Taking a Tolkien/C.S. Lewis angle, I would say that one large part would be that we create as part of our having been fashioned in the image of a creator God. Creating is part of what we do, part of what makes us human – specifically, creating stories and myths. For Tolkien and Lewis, our creation of stories and myths points to our innate longing for God – Lewis points this out in his essay ‘Is Theology Poetry’ when he’s discussing the many other divine stories that exist in other cultures.

If Lewis/Tolkien are right, and I believe they are, then creating stories is a profound part of our being – a part of our being that comes as a result of being fashioned in the image of a Creator.

‘We have come from God, and inevitably the myths woven by us, though they contain error, will also reflect a splintered fragment of the true light, the eternal truth that is with God.

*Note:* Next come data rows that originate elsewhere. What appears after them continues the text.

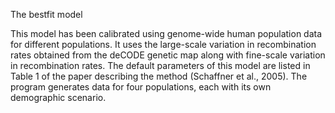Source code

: 

The bestfit model

This model has been calibrated using genome-wide human population data for different populations. It uses the large-scale variation in recombination rates obtained from the deCODE genetic map along with fine-scale variation in recombination rates. The default parameters of this model are listed in Table 1 of the paper describing the method (Schaffner et al., 2005). The program generates data for four populations, each with its own demographic scenario.


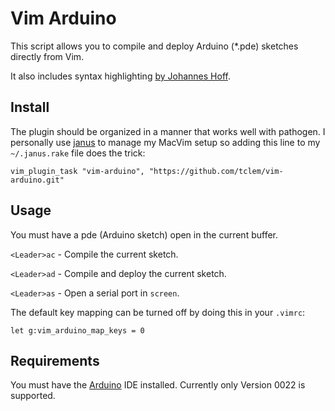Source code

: # Vim Arduino

This script allows you to compile and deploy Arduino (*.pde) sketches
directly from Vim.

It also includes syntax highlighting [by Johannes Hoff](http://www.vim.org/scripts/script.php?script_id=2654).

## Install

The plugin should be organized in a manner that works well with
pathogen. I personally use [janus][janus] to manage my MacVim setup so
adding this line to my `~/.janus.rake` file does the trick:

```
vim_plugin_task "vim-arduino", "https://github.com/tclem/vim-arduino.git"
```

## Usage

You must have a pde (Arduino sketch) open in the current buffer.

`<Leader>ac` - Compile the current sketch.

`<Leader>ad` - Compile and deploy the current sketch.

`<Leader>as` - Open a serial port in `screen`.


The default key mapping can be turned off by doing this in your `.vimrc`:

```
let g:vim_arduino_map_keys = 0
```

## Requirements

You must have the [Arduino][arduino] IDE installed. Currently only
Version 0022 is supported.

[arduino]: http://arduino.cc/en/Main/Software
[janus]: https://github.com/carlhuda/janus
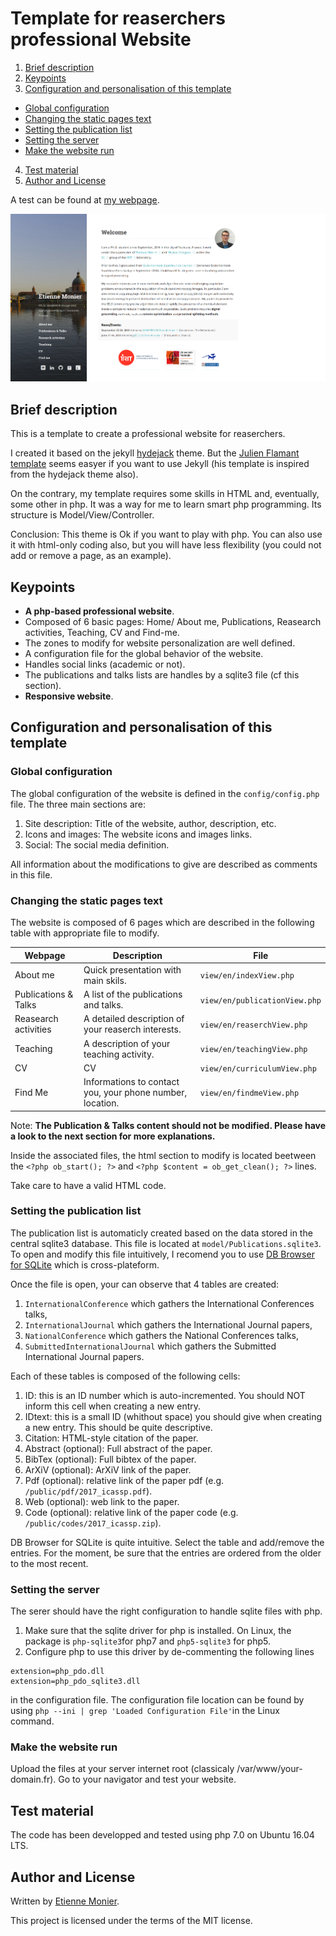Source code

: # Template for reaserchers professional Website

1. [Brief description](#description)
2. [Keypoints](#keypoints)
3. [Configuration and personalisation of this template](#configuration)
- [Global configuration](#global_configuration)
- [Changing the static pages text](#static-pages)
- [Setting the publication list](#publication_list)
- [Setting the server](#setting_server)
- [Make the website run](#website_run)
4. [Test material](#test_material)
5. [Author and License](#author_license)

A test can be found at [my webpage](http://monier.perso.enseeiht.fr/index.php).

![Overview](doc/img/Overview.png)

## <a name="description"></a>Brief description

This is a template to create a professional website for reaserchers. 

I created it based on the jekyll [hydejack](https://github.com/qwtel/hydejack) theme. But the [Julien Flamant template](https://github.com/jflamant/jekyllTemplate) seems easyer if you want to use Jekyll (his template is inspired from the hydejack theme also).

On the contrary, my template requires some skills in HTML and, eventually, some other in php. It was a way for me to learn smart php programming. Its structure is Model/View/Controller. 

Conclusion: This theme is Ok if you want to play with php. You can also use it with html-only coding also, but you will have less flexibility (you could not add or remove a page, as an example).

## <a name="keypoints"></a>Keypoints

- **A php-based professional website**.
- Composed of 6 basic pages: Home/ About me, Publications, Reasearch activities, Teaching, CV and Find-me.
- The zones to modify for website personalization are well defined.
- A configuration file for the global behavior of the website.
- Handles social links (academic or not).
- The publications and talks lists are handles by a sqlite3 file (cf this section). 
- **Responsive website**.

## <a name="configuration"></a>Configuration and personalisation of this template

### <a name="global_configuration"></a>Global configuration

The global configuration of the website is defined in the `config/config.php` file. The three main sections are:
1. Site description: Title of the website, author, description, etc.
2. Icons and images: The website icons and images links.
3. Social: The social media definition.

All information about the modifications to give are described as comments in this file.

### <a name="static-pages"></a>Changing the static pages text

The website is composed of 6 pages which are described in the following table with appropriate file to modify.

Webpage | Description| File
--- | --- | ---
About me | Quick presentation with main skils. | `view/en/indexView.php`
Publications & Talks | A list of the publications and talks. | `view/en/publicationView.php`
Reasearch activities | A detailed description of your reaserch interests. | `view/en/reaserchView.php`
Teaching | A description of your teaching activity. |  `view/en/teachingView.php`
CV | CV | `view/en/curriculumView.php`
Find Me | Informations to contact you, your phone number, location. | `view/en/findmeView.php` 

Note: **The Publication & Talks content should not be modified. Please have a look to the next section for more explanations.**

Inside the associated files, the html section to modify is located beetween the `<?php ob_start(); ?>` and `<?php $content = ob_get_clean(); ?>` lines.

Take care to have a valid HTML code.

### <a name="publication_list"></a>Setting the publication list

The publication list is automaticly created based on the data stored in the central sqlite3 database. This file is located at `model/Publications.sqlite3`. To open and modify this file intuitively, I recomend you to use [DB Browser for SQLite](https://sqlitebrowser.org/) which is cross-plateform. 

Once the file is open, your can observe that 4 tables are created:
1. `InternationalConference` which gathers the International Conferences talks,
2. `InternationalJournal` which gathers the International Journal papers,
3. `NationalConference` which gathers the National Conferences talks,
4. `SubmittedInternationalJournal` which gathers the Submitted International Journal papers.

Each of these tables is composed of the following cells:
1. ID: this is an ID number which is auto-incremented. You should NOT inform this cell when creating a new entry.
2. IDtext: this is a small ID (whithout space) you should give when creating a new entry. This should be quite descriptive.
3. Citation: HTML-style citation of the paper.
4. Abstract (optional): Full abstract of the paper.
5. BibTex (optional): Full bibtex of the paper.
6. ArXiV (optional): ArXiV link of the paper.
7. Pdf (optional): relative link of the paper pdf (e.g. `/public/pdf/2017_icassp.pdf`).
8. Web (optional): web link to the paper.
9. Code (optional): relative link of the paper code (e.g. `/public/codes/2017_icassp.zip`).

DB Browser for SQLite is quite intuitive. Select the table and add/remove the entries. For the moment, be sure that the entries are ordered from the older to the most recent.

### <a name="setting_server"></a>Setting the server

The serer should have the right configuration to handle sqlite files with php.

1. Make sure that the sqlite driver for php is installed. On Linux, the package is `php-sqlite3`for php7 and `php5-sqlite3` for php5.
2. Configure php to use this driver by de-commenting the following lines
```
extension=php_pdo.dll
extension=php_pdo_sqlite3.dll
```
in the configuration file. The configuration file location can be found by using `php --ini | grep 'Loaded Configuration File'`in the Linux command.

### <a name="website_run"></a>Make the website run

Upload the files at your server internet root (classicaly /var/www/your-domain.fr). Go to your navigator and test your website.


## <a name="test_material"></a>Test material

The code has been developped and tested using php 7.0 on Ubuntu 16.04 LTS.

## <a name="author_license"></a>Author and License

Written by [Etienne Monier](http://monier.perso.enseeiht.fr/index.php).

This project is licensed under the terms of the MIT license.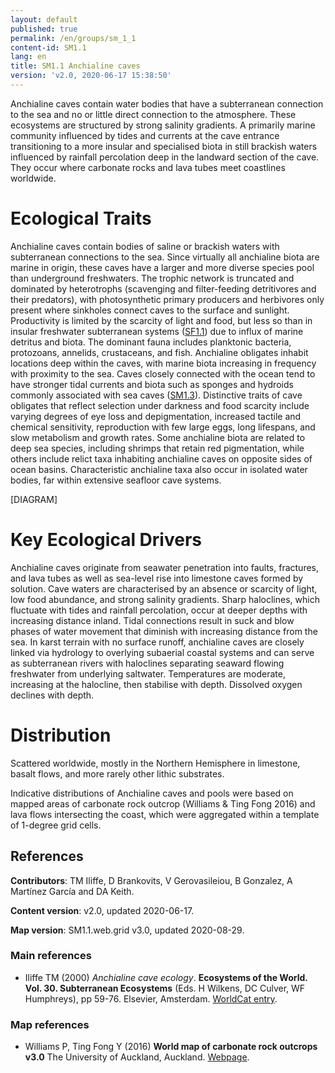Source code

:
 ```yaml
---
layout: default
published: true
permalink: /en/groups/sm_1_1
content-id: SM1.1
lang: en
title: SM1.1 Anchialine caves
version: 'v2.0, 2020-06-17 15:38:50'
---
```


Anchialine caves contain water bodies that have a subterranean connection to the sea and no or little direct connection to the atmosphere. These ecosystems are structured by strong salinity gradients. A primarily marine community influenced by tides and currents at the cave entrance transitioning to a more insular and specialised biota in still brackish waters influenced by rainfall percolation deep in the landward section of the cave.  They occur where carbonate rocks and lava tubes meet coastlines worldwide.

# Ecological Traits
 
Anchialine caves contain bodies of saline or brackish waters with subterranean connections to the sea. Since virtually all anchialine biota are marine in origin, these caves have a larger and more diverse species pool than underground freshwaters. The trophic network is truncated and dominated by heterotrophs (scavenging and filter-feeding detritivores and their predators), with photosynthetic primary producers and herbivores only present where sinkholes connect caves to the surface and sunlight. Productivity is limited by the scarcity of light and food, but less so than in insular freshwater subterranean systems ([SF1.1](/explore/groups/SF1.1)) due to influx of marine detritus and biota. The dominant fauna includes planktonic bacteria, protozoans, annelids, crustaceans, and fish. Anchialine obligates inhabit locations deep within the caves, with marine biota increasing in frequency with proximity to the sea. Caves closely connected with the ocean tend to have stronger tidal currents and biota such as sponges and hydroids commonly associated with sea caves ([SM1.3](/explore/groups/SM1.3)). Distinctive traits of cave obligates that reflect selection under darkness and food scarcity include varying degrees of eye loss and depigmentation, increased tactile and chemical sensitivity, reproduction with few large eggs, long lifespans, and slow metabolism and growth rates. Some anchialine biota are related to deep sea species, including shrimps that retain red pigmentation, while others include relict taxa inhabiting anchialine caves on opposite sides of ocean basins. Characteristic anchialine taxa also occur in isolated water bodies, far within extensive seafloor cave systems.

[DIAGRAM]

# Key Ecological Drivers
 
Anchialine caves originate from seawater penetration into faults, fractures, and lava tubes as well as sea-level rise into limestone caves formed by solution. Cave waters are characterised by an absence or scarcity of light, low food abundance, and strong salinity gradients. Sharp haloclines, which fluctuate with tides and rainfall percolation, occur at deeper depths with increasing distance inland. Tidal connections result in suck and blow phases of water movement that diminish with increasing distance from the sea. In karst terrain with no surface runoff, anchialine caves are closely linked via hydrology to overlying subaerial coastal systems and can serve as subterranean rivers with haloclines separating seaward flowing freshwater from underlying saltwater. Temperatures are moderate, increasing at the halocline, then stabilise with depth. Dissolved oxygen declines with depth.
 
# Distribution
 
Scattered worldwide, mostly in the Northern Hemisphere in limestone, basalt flows, and more rarely other lithic substrates. 

Indicative distributions of Anchialine caves and pools were based on mapped areas of carbonate rock outcrop (Williams & Ting Fong 2016) and lava flows intersecting the coast, which were aggregated within a template of 1-degree grid cells.

## References

**Contributors**: TM Iliffe, D Brankovits, V Gerovasileiou, B Gonzalez, A Martínez García and DA Keith.

**Content version**: v2.0, updated 2020-06-17.

**Map version**: SM1.1.web.grid v3.0, updated 2020-08-29.

### Main references
* Iliffe TM  (2000) *Anchialine cave ecology*. **Ecosystems of the World. Vol. 30. Subterranean Ecosystems** (Eds. H Wilkens, DC Culver, WF Humphreys), pp 59-76. Elsevier, Amsterdam. [WorldCat entry](https://www.worldcat.org/title/subterranean-ecosystems/oclc/44573232).

### Map references
* Williams P, Ting Fong Y  (2016) **World map of carbonate rock outcrops v3.0** The University of Auckland, Auckland. [Webpage](https://www.fos.auckland.ac.nz/our_research/karst/).
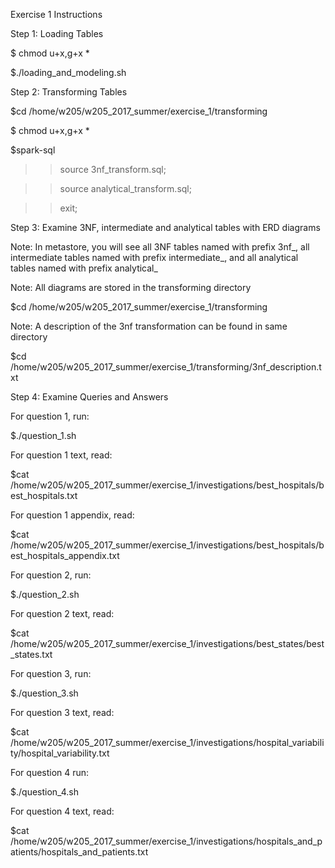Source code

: Exercise 1 Instructions


Step 1: Loading Tables

$ chmod u+x,g+x *

$./loading_and_modeling.sh


Step 2: Transforming Tables

$cd /home/w205/w205_2017_summer/exercise_1/transforming

$ chmod u+x,g+x *

$spark-sql

>> source 3nf_transform.sql;

>> source analytical_transform.sql;

>> exit;



Step 3: Examine 3NF, intermediate and analytical tables with ERD diagrams

Note: In metastore, you will see all 3NF tables named with prefix 3nf_, all intermediate tables named with prefix intermediate_, and all analytical tables named with prefix analytical_

Note: All diagrams are stored in the transforming directory

$cd /home/w205/w205_2017_summer/exercise_1/transforming

Note: A description of the 3nf transformation can be found in same directory

$cd /home/w205/w205_2017_summer/exercise_1/transforming/3nf_description.txt


Step 4: Examine Queries and Answers

For question 1, run:

$./question_1.sh

For question 1 text, read:

$cat /home/w205/w205_2017_summer/exercise_1/investigations/best_hospitals/best_hospitals.txt

For question 1 appendix, read:

$cat /home/w205/w205_2017_summer/exercise_1/investigations/best_hospitals/best_hospitals_appendix.txt

For question 2, run:

$./question_2.sh

For question 2 text, read:

$cat /home/w205/w205_2017_summer/exercise_1/investigations/best_states/best_states.txt

For question 3, run:

$./question_3.sh

For question 3 text, read:

$cat /home/w205/w205_2017_summer/exercise_1/investigations/hospital_variability/hospital_variability.txt

For question 4 run:

$./question_4.sh

For question 4 text, read:

$cat /home/w205/w205_2017_summer/exercise_1/investigations/hospitals_and_patients/hospitals_and_patients.txt
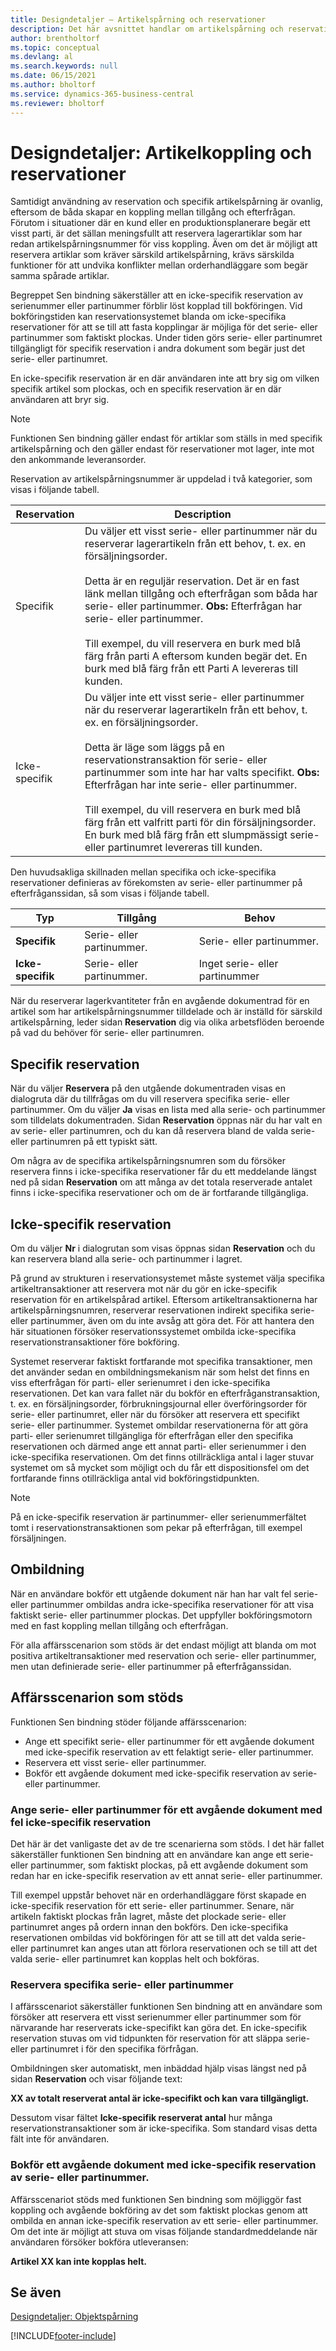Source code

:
 ```yaml
---
title: Designdetaljer – Artikelspårning och reservationer
description: Det här avsnittet handlar om artikelspårning och reservationer och beskriver koncepten bakom de två alternativen.
author: brentholtorf
ms.topic: conceptual
ms.devlang: al
ms.search.keywords: null
ms.date: 06/15/2021
ms.author: bholtorf
ms.service: dynamics-365-business-central
ms.reviewer: bholtorf
---
```

# <a name="design-details-item-tracking-and-reservations"></a>Designdetaljer: Artikelkoppling och reservationer

Samtidigt användning av reservation och specifik artikelspårning är ovanlig, eftersom de båda skapar en koppling mellan tillgång och efterfrågan. Förutom i situationer där en kund eller en produktionsplanerare begär ett visst parti, är det sällan meningsfullt att reservera lagerartiklar som har redan artikelspårningsnummer för viss koppling. Även om det är möjligt att reservera artiklar som kräver särskild artikelspårning, krävs särskilda funktioner för att undvika konflikter mellan orderhandläggare som begär samma spårade artiklar.  
  
Begreppet Sen bindning säkerställer att en icke-specifik reservation av serienummer eller partinummer förblir löst kopplad till bokföringen. Vid bokföringstiden kan reservationsystemet blanda om icke-specifika reservationer för att se till att fasta kopplingar är möjliga för det serie- eller partinummer som faktiskt plockas. Under tiden görs serie- eller partinumret tillgängligt för specifik reservation i andra dokument som begär just det serie- eller partinumret.  
  
En icke-specifik reservation är en där användaren inte att bry sig om vilken specifik artikel som plockas, och en specifik reservation är en där användaren att bryr sig.  
  
> [!NOTE]  
> Funktionen Sen bindning gäller endast för artiklar som ställs in med specifik artikelspårning och den gäller endast för reservationer mot lager, inte mot den ankommande leveransorder.  
  
Reservation av artikelspårningsnummer är uppdelad i två kategorier, som visas i följande tabell.  
  
|Reservation|Description|  
|-----------------|---------------------------------------|  
|Specifik|Du väljer ett visst serie- eller partinummer när du reserverar lagerartikeln från ett behov, t. ex. en försäljningsorder.<br /><br /> Detta är en reguljär reservation. Det är en fast länk mellan tillgång och efterfrågan som båda har serie- eller partinummer. **Obs:**  Efterfrågan har serie- eller partinummer. <br /><br /> Till exempel, du vill reservera en burk med blå färg från parti A eftersom kunden begär det. En burk med blå färg från ett Parti A levereras till kunden.|  
|Icke-specifik|Du väljer inte ett visst serie- eller partinummer när du reserverar lagerartikeln från ett behov, t. ex. en försäljningsorder.<br /><br /> Detta är läge som läggs på en reservationstransaktion för serie- eller partinummer som inte har har valts specifikt. **Obs:** Efterfrågan har inte serie- eller partinummer. <br /><br /> Till exempel, du vill reservera en burk med blå färg från ett valfritt parti för din försäljningsorder. En burk med blå färg från ett slumpmässigt serie- eller partinumret levereras till kunden.|  
  
Den huvudsakliga skillnaden mellan specifika och icke-specifika reservationer definieras av förekomsten av serie- eller partinummer på efterfråganssidan, så som visas i följande tabell.  

| Typ            | Tillgång                | Behov                   |
|-----------------|-----------------------|--------------------------|
| **Specifik**    | Serie- eller partinummer. | Serie- eller partinummer.    |
| **Icke-specifik** | Serie- eller partinummer. | Inget serie- eller partinummer |
  
När du reserverar lagerkvantiteter från en avgående dokumentrad för en artikel som har artikelspårningsnummer tilldelade och är inställd för särskild artikelspårning, leder sidan **Reservation** dig via olika arbetsflöden beroende på vad du behöver för serie- eller partinumren.  
  
## <a name="specific-reservation"></a>Specifik reservation
När du väljer **Reservera** på den utgående dokumentraden visas en dialogruta där du tillfrågas om du vill reservera specifika serie- eller partinummer. Om du väljer **Ja** visas en lista med alla serie- och partinummer som tilldelats dokumentraden. Sidan **Reservation** öppnas när du har valt en av serie- eller partinumren, och du kan då reservera bland de valda serie- eller partinumren på ett typiskt sätt.  
  
Om några av de specifika artikelspårningsnumren som du försöker reservera finns i icke-specifika reservationer får du ett meddelande längst ned på sidan **Reservation** om att många av det totala reserverade antalet finns i icke-specifika reservationer och om de är fortfarande tillgängliga.  
  
## <a name="nonspecific-reservation"></a>Icke-specifik reservation
Om du väljer **Nr** i dialogrutan som visas öppnas sidan **Reservation** och du kan reservera bland alla serie- och partinummer i lagret.  
  
På grund av strukturen i reservationsystemet måste systemet välja specifika artikeltransaktioner att reservera mot när du gör en icke-specifik reservation för en artikelspårad artikel. Eftersom artikeltransaktionerna har artikelspårningsnumren, reserverar reservationen indirekt specifika serie- eller partinummer, även om du inte avsåg att göra det. För att hantera den här situationen försöker reservationssystemet ombilda icke-specifika reservationstransaktioner före bokföring.  
  
Systemet reserverar faktiskt fortfarande mot specifika transaktioner, men det använder sedan en ombildningsmekanism när som helst det finns en viss efterfrågan för parti- eller serienumret i den icke-specifika reservationen. Det kan vara fallet när du bokför en efterfråganstransaktion, t. ex. en försäljningsorder, förbrukningsjournal eller överföringsorder för serie- eller partinumret, eller när du försöker att reservera ett specifikt serie- eller partinummer. Systemet ombildar reservationerna för att göra parti- eller serienumret tillgängliga för efterfrågan eller den specifika reservationen och därmed ange ett annat parti- eller serienummer i den icke-specifika reservationen. Om det finns otillräckliga antal i lager stuvar systemet om så mycket som möjligt och du får ett dispositionsfel om det fortfarande finns otillräckliga antal vid bokföringstidpunkten.  
  
> [!NOTE]  
>  På en icke-specifik reservation är partinummer- eller serienummerfältet tomt i reservationstransaktionen som pekar på efterfrågan, till exempel försäljningen.  
  
## <a name="reshuffle"></a>Ombildning
När en användare bokför ett utgående dokument när han har valt fel serie- eller partinummer ombildas andra icke-specifika reservationer för att visa faktiskt serie- eller partinummer plockas. Det uppfyller bokföringsmotorn med en fast koppling mellan tillgång och efterfrågan.  
  
För alla affärsscenarion som stöds är det endast möjligt att blanda om mot positiva artikeltransaktioner med reservation och serie- eller partinummer, men utan definierade serie- eller partinummer på efterfråganssidan.  
  
## <a name="supported-business-scenarios"></a>Affärsscenarion som stöds
Funktionen Sen bindning stöder följande affärsscenarion:  
  
* Ange ett specifikt serie- eller partinummer för ett avgående dokument med icke-specifik reservation av ett felaktigt serie- eller partinummer.  
* Reservera ett visst serie- eller partinummer.  
* Bokför ett avgående dokument med icke-specifik reservation av serie- eller partinummer.  
  
### <a name="entering-serial-or-lot-numbers-on-an-outbound-document-with-wrong-nonspecific-reservation"></a>Ange serie- eller partinummer för ett avgående dokument med fel icke-specifik reservation
Det här är det vanligaste det av de tre scenarierna som stöds. I det här fallet säkerställer funktionen Sen bindning att en användare kan ange ett serie- eller partinummer, som faktiskt plockas, på ett avgående dokument som redan har en icke-specifik reservation av ett annat serie- eller partinummer.  
  
Till exempel uppstår behovet när en orderhandläggare först skapade en icke-specifik reservation för ett serie- eller partinummer. Senare, när artikeln faktiskt plockas från lagret, måste det plockade serie- eller partinumret anges på ordern innan den bokförs. Den icke-specifika reservationen ombildas vid bokföringen för att se till att det valda serie- eller partinumret kan anges utan att förlora reservationen och se till att det valda serie- eller partinumret kan kopplas helt och bokföras.  
  
### <a name="reserve-specific-serial-or-lot-numbers"></a>Reservera specifika serie- eller partinummer
I affärsscenariot säkerställer funktionen Sen bindning att en användare som försöker att reservera ett visst serienummer eller partinummer som för närvarande har reserverats icke-specifikt kan göra det. En icke-specifik reservation stuvas om vid tidpunkten för reservation för att släppa serie- eller partinumret i för den specifika förfrågan.  
  
Ombildningen sker automatiskt, men inbäddad hjälp visas längst ned på sidan **Reservation** och visar följande text:  
  
**XX av totalt reserverat antal är icke-specifikt och kan vara tillgängligt.**  
  
Dessutom visar fältet **Icke-specifik reserverat antal** hur många reservationstransaktioner som är icke-specifika. Som standard visas detta fält inte för användaren.  
  
### <a name="posting-an-outbound-document-with-nonspecific-reservation-of-serial-or-lot-numbers"></a>Bokför ett avgående dokument med icke-specifik reservation av serie- eller partinummer.
Affärsscenariot stöds med funktionen Sen bindning som möjliggör fast koppling och avgående bokföring av det som faktiskt plockas genom att ombilda en annan icke-specifik reservation av ett serie- eller partinummer. Om det inte är möjligt att stuva om visas följande standardmeddelande när användaren försöker bokföra utleveransen:  
  
**Artikel XX kan inte kopplas helt.**  
  
## <a name="see-also"></a>Se även
[Designdetaljer: Objektspårning](design-details-item-tracking.md)

[!INCLUDE[footer-include](includes/footer-banner.md)]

Indeed only by myth-making, only by becoming ‘sub-creator’ and inventing stories, can Man aspire to the state of perfection that he knew before the Fall.’

― J.R.R. Tolkien

Another thought on Impassibility

‘God is not only the God of the sufferers but the God who suffers. … It is said of God that no one can behold his face and live. I always thought this meant that no one could see his splendor and live. A friend said perhaps it meant that no one could see his sorrow and live. Or perhaps his sorrow is splendor. … Instead of explaining our suffering God shares it.’
― Nicholas Wolterstorff

I’ll say it again: it seems that the Scriptures bear witness to a suffering God. I’ve been doing a bit of reading on the subject, and I have not yet been convinced by the arguments for impassibility. Perhaps I’m not understanding them, or they’re not presented well, or any number of things. I hold to what I said in a previous post on the subject: I am open to being convinced.

Music and the Holy

If there was ever a piece of music that came close to capturing the absolute other-ness of the Holy, it is this piece. I’ve heard no other music that comes this close to portraying the Holy – and this piece goes far beyond any words but Scripture in its absolutely solemn, Holy sound. There will probably be some posts in the future about the role of art and aestethics in Christianity in the near future.

Religion and Tragedy

‘For a truly religious man nothing is tragic.’

– L. Wittgenstein

This is both right and wrong. For the Christian, there are indeed tragic things – death, suffering, loss, pain, are all tragic things – things that aren’t supposed to be there. Death is the enemy of God.

But, for the Christian, there is more to the story. Death has been beaten – creation is being redeemed, wrongs being redressed. God is making ‘all things new’. The tragedies , while no serving some ultimate purpose in a cosmic moral equation, are being redeemed. The tears are being and will be wiped away.

So in an odd sense, there is genuine tragedy for the Christian – but there is genuine hope, not optimism, but real hope.